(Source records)
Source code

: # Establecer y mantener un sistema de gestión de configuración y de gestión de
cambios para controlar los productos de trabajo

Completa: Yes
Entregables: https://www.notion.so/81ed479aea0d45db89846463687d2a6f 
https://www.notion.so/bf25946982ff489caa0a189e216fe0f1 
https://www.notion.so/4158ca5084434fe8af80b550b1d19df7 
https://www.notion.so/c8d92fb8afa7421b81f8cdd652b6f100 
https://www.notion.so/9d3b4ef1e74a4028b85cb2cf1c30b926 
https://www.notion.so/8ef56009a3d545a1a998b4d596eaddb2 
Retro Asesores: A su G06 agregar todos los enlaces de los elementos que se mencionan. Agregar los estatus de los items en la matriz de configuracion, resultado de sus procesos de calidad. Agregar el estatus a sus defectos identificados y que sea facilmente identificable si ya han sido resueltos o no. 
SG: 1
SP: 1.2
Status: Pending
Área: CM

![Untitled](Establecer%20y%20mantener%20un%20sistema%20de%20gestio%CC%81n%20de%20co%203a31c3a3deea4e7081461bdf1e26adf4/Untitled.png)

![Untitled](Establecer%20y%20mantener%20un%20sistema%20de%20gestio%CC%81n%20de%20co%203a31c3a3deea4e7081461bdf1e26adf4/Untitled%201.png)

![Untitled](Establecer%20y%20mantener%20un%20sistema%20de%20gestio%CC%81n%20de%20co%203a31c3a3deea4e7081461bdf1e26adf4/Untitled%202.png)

**Request:** What are the lines, exactly as written above, from the line with "https://www.notion.so/c8d92fb8afa7421b81f8cdd652b6f100" to the line with "https://www.notion.so/8ef56009a3d545a1a998b4d596eaddb2", both included? Output only those.

**Response area:**
https://www.notion.so/c8d92fb8afa7421b81f8cdd652b6f100 
https://www.notion.so/9d3b4ef1e74a4028b85cb2cf1c30b926 
https://www.notion.so/8ef56009a3d545a1a998b4d596eaddb2 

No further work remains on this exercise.